The CAS "has dismissed the appeal filed by the Spanish cyclist Alejandro Valverde against the decision of the National Olympic Committee of Italy (CONI) suspending him for two years from all sports events organized on Italian soil," the Lausanne-based court said in a statement on its website.
"As a result, the suspension remains in place until May 10, 2011."
The International Cycling Union (UCI) welcomed the ruling and said in a statement it was determined to seek a suspension against Valverde at international level after examining the details of the CAS decision.
CONI took action after it said a blood sample taken from the rider at the Tour de France when it passed through Italy in 2008 matched DNA from a blood bag seized during the Spain's 'Operation Puerto' doping scandal that erupted in May 2006.
Valverde filed an appeal with the CAS against the decision last June.
As a result of the ban, he was unable to take part in last year's Tour de France because it briefly passed through Italy.
Valverde has protested his innocence ever since being linked to Operation Puerto.
His lawyers said in a statement on his website on Tuesday that they planned to appeal the CAS decision in a Swiss federal court. They accused one of the CAS judges of "bias" due to the fact he had previously worked for the World Anti-Doping Agency.

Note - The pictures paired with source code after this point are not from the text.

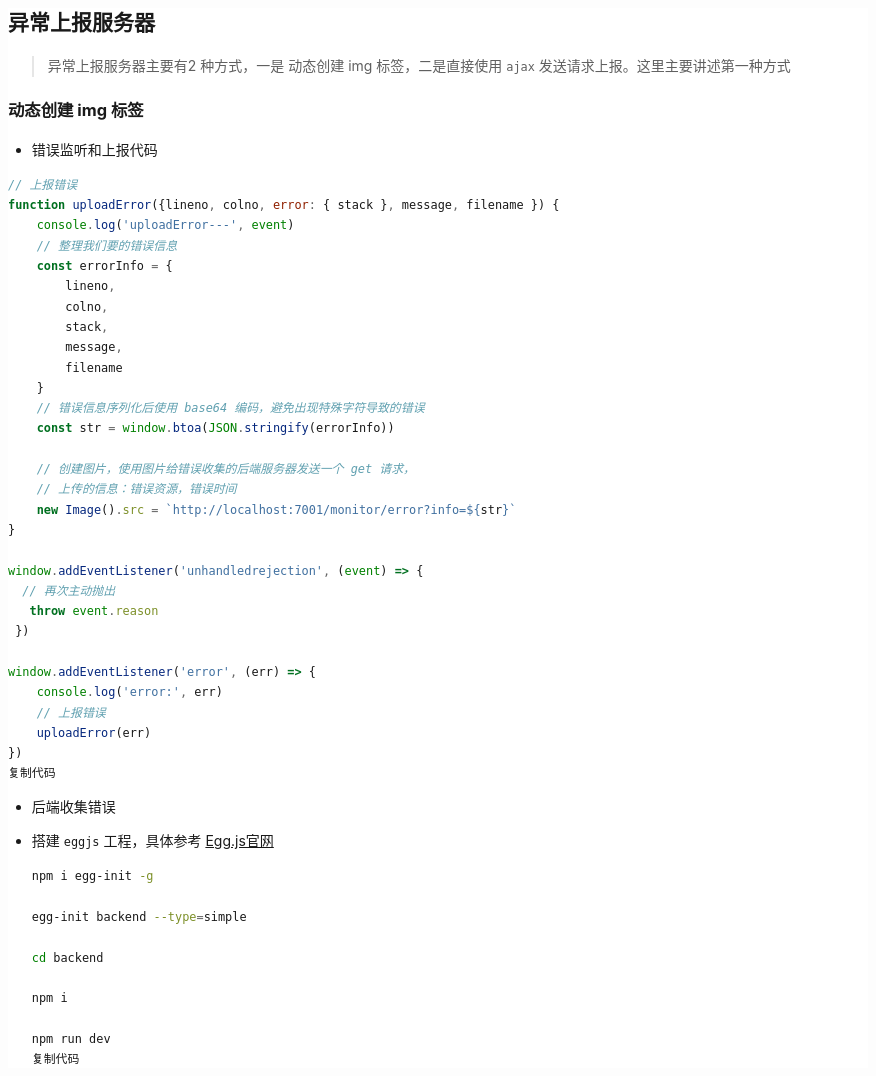 ## 异常上报服务器

> 异常上报服务器主要有2 种方式，一是 动态创建 img 标签，二是直接使用 `ajax` 发送请求上报。这里主要讲述第一种方式

### 动态创建 img 标签

- 错误监听和上报代码

```js
// 上报错误
function uploadError({lineno, colno, error: { stack }, message, filename }) {
    console.log('uploadError---', event)
    // 整理我们要的错误信息
    const errorInfo = {
        lineno,
        colno,
        stack,
        message,
        filename
    }
    // 错误信息序列化后使用 base64 编码，避免出现特殊字符导致的错误
    const str = window.btoa(JSON.stringify(errorInfo))
    
    // 创建图片，使用图片给错误收集的后端服务器发送一个 get 请求，
    // 上传的信息：错误资源，错误时间
    new Image().src = `http://localhost:7001/monitor/error?info=${str}`
}

window.addEventListener('unhandledrejection', (event) => {
  // 再次主动抛出
   throw event.reason
 })

window.addEventListener('error', (err) => {
  	console.log('error:', err)
    // 上报错误
    uploadError(err)
})
复制代码
```

- 后端收集错误

- 搭建 `eggjs` 工程，具体参考 [Egg.js官网](https://link.juejin.cn?target=https%3A%2F%2Feggjs.org%2Fzh-cn%2Fintro%2F)

  ```bash
  npm i egg-init -g
  
  egg-init backend --type=simple
  
  cd backend
  
  npm i
  
  npm run dev
  复制代码
  ```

They also noted a ruling last year by the Madrid High Court, which declared CONI's procedure legally invalid as it said the committee, which is part of Italy's culture ministry, had no right to demand the seized blood samples from Spain.
Valverde, who won the Tour of Spain last year, finished second behind compatriot Alberto Contador last weekend in the Paris-Nice race.
The 29-year-old said he planned to continue his career whatever the outcome from the CAS, in an interview with Spain's El Pais newspaper on Monday.
"I will return to cycling and I will continue to win," he said.